* Exercise objective
Write out every line of the listing below exactly, but leave out the pictures.

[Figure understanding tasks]
-------------------------

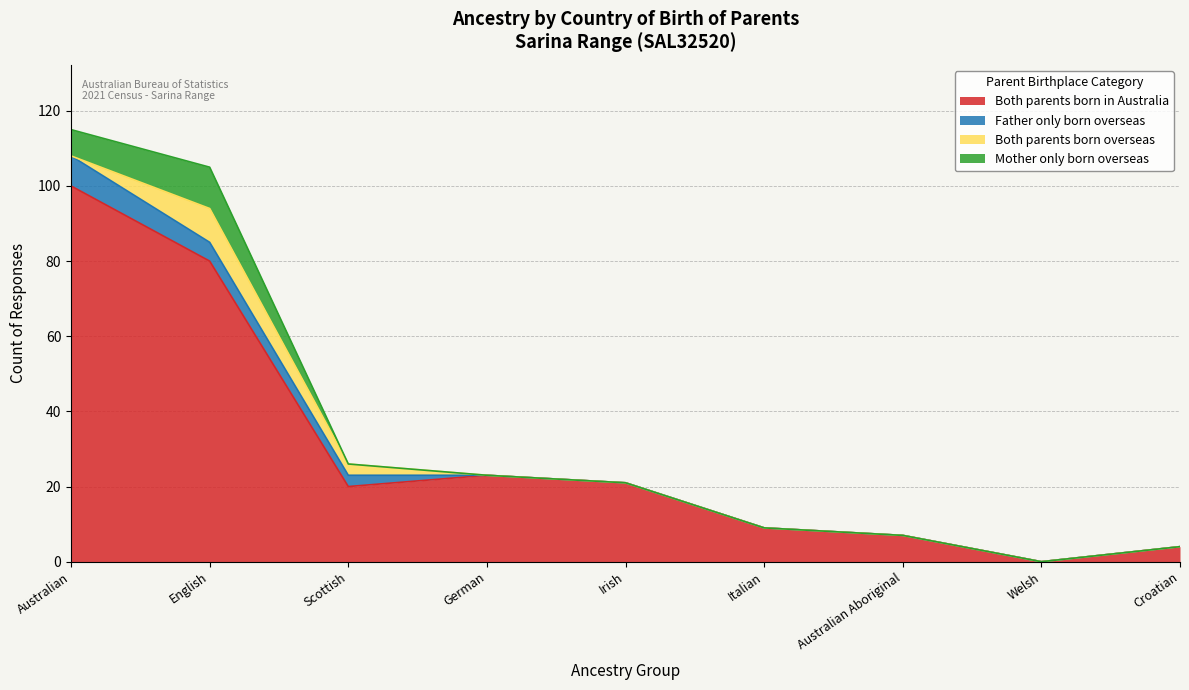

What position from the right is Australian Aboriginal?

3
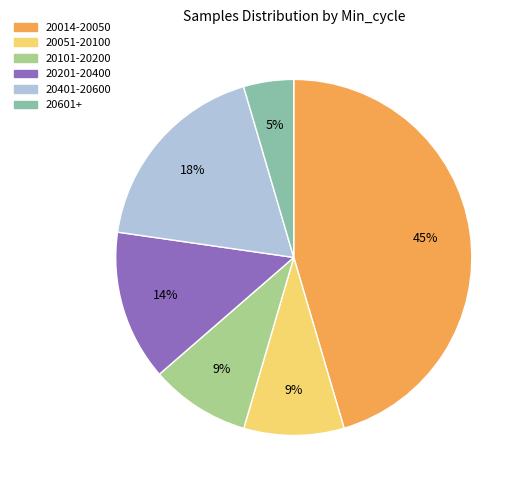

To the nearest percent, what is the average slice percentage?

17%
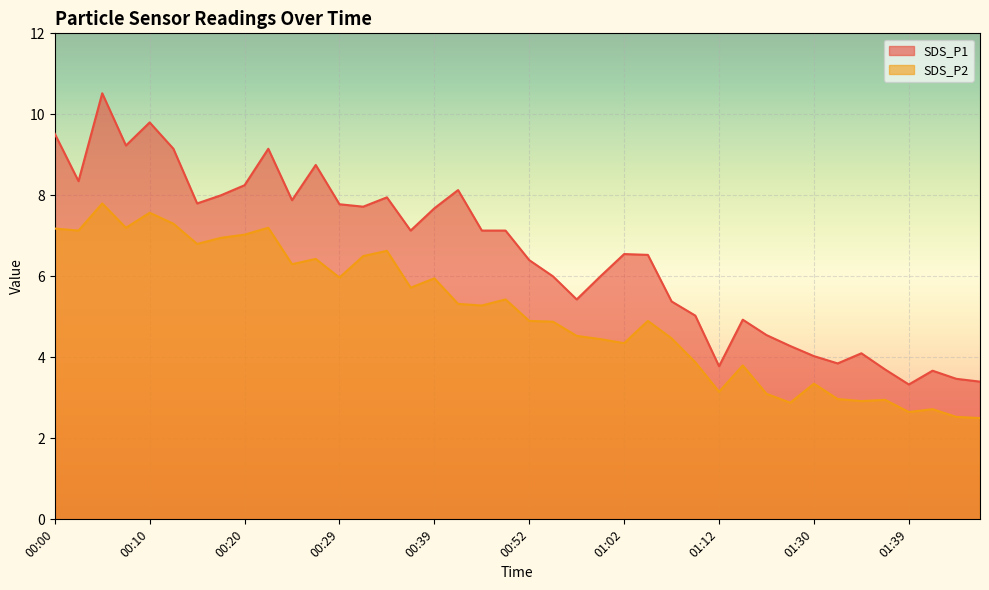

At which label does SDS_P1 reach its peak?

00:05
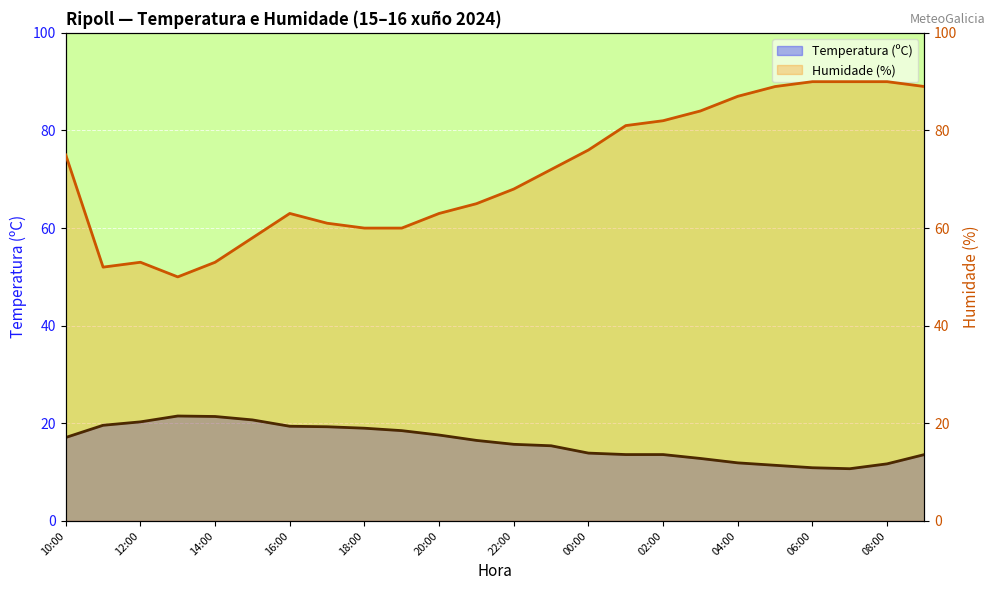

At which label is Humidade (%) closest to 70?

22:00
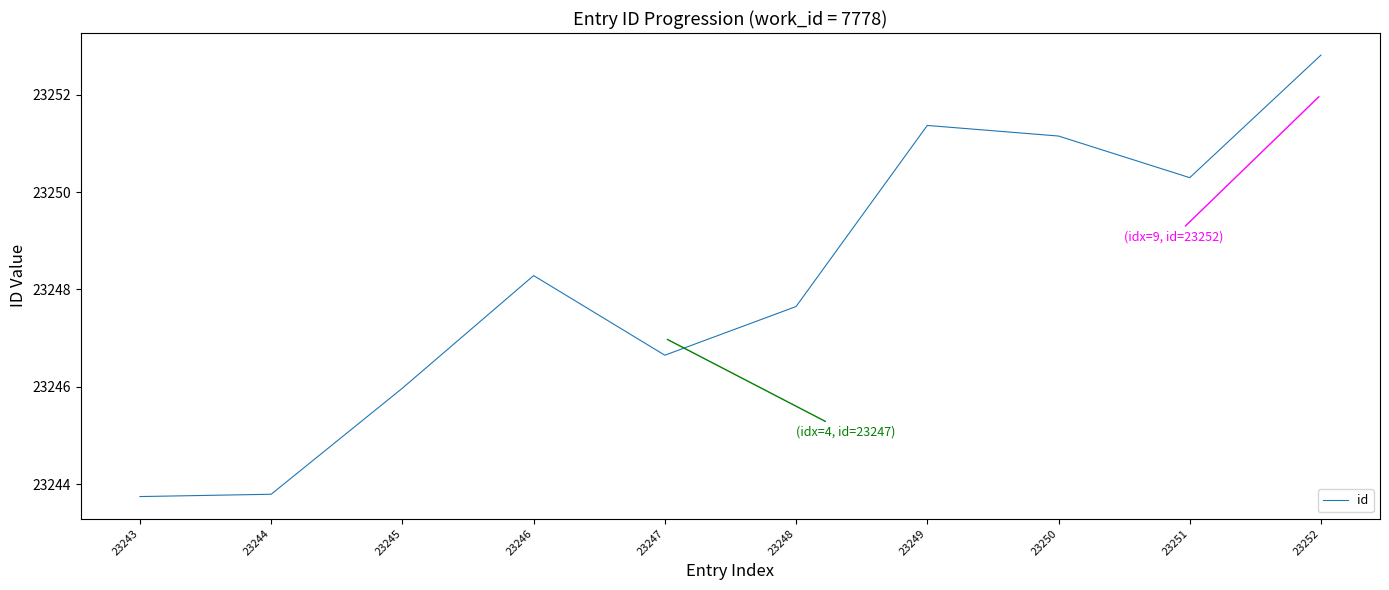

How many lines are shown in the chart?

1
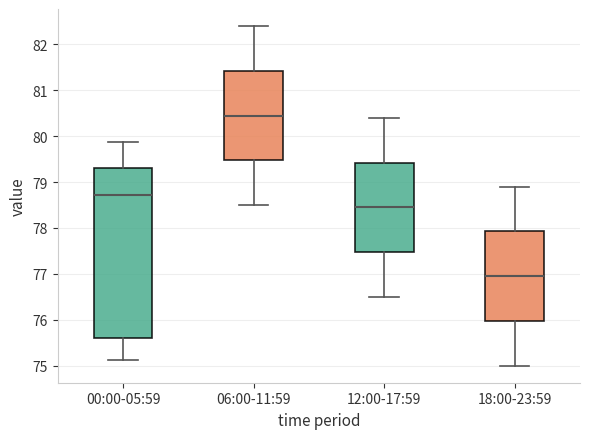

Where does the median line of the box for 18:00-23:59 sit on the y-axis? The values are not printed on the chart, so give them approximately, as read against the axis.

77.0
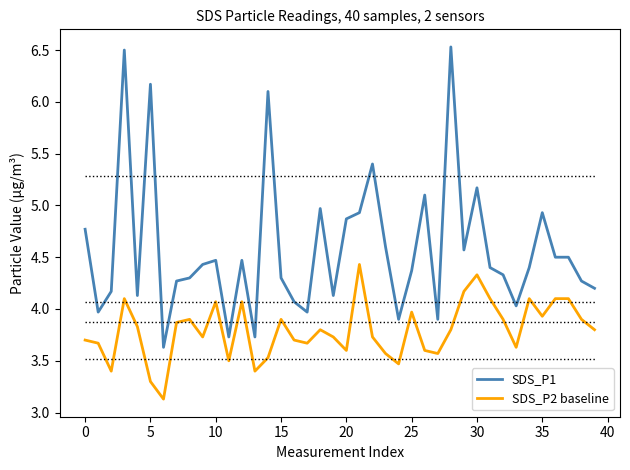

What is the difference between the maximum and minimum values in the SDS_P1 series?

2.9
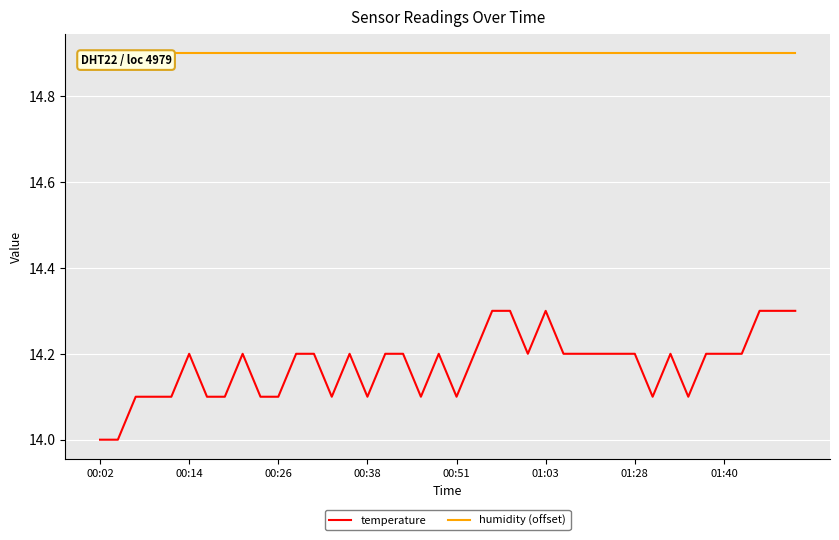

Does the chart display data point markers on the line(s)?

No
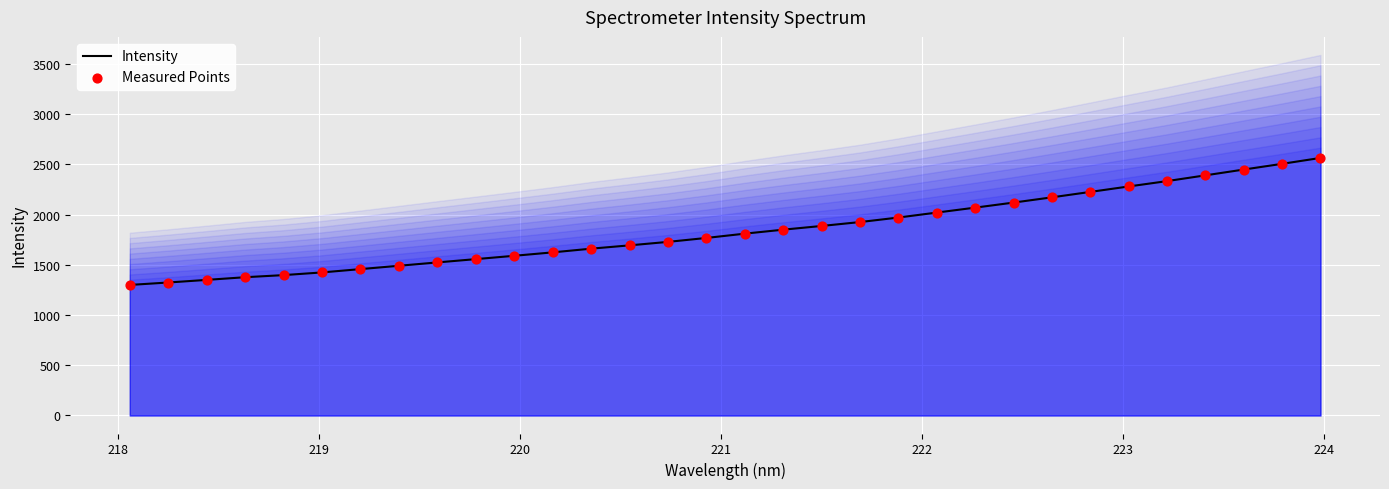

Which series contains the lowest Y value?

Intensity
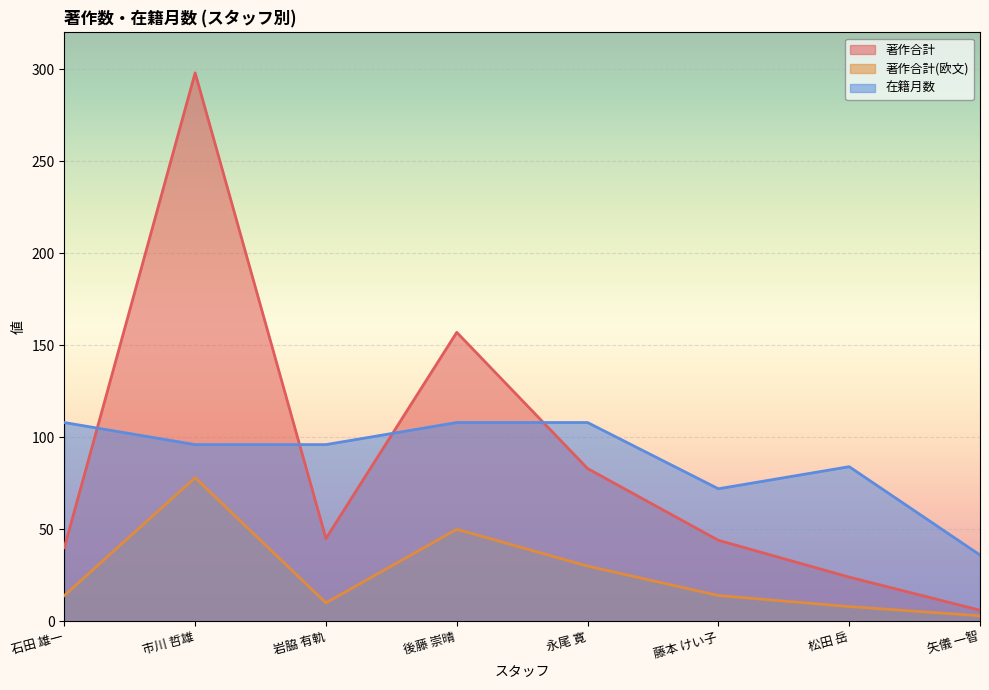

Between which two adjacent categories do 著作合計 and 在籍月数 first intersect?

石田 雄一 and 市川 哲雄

-------------------------

* Answer space
What position from the right is Australian Aboriginal?

3

To the nearest percent, what is the average slice percentage?

17%

At which label does SDS_P1 reach its peak?

00:05

At which label is Humidade (%) closest to 70?

22:00

How many lines are shown in the chart?

1

Where does the median line of the box for 18:00-23:59 sit on the y-axis? The values are not printed on the chart, so give them approximately, as read against the axis.

77.0

What is the difference between the maximum and minimum values in the SDS_P1 series?

2.9

Does the chart display data point markers on the line(s)?

No

Which series contains the lowest Y value?

Intensity

Between which two adjacent categories do 著作合計 and 在籍月数 first intersect?

石田 雄一 and 市川 哲雄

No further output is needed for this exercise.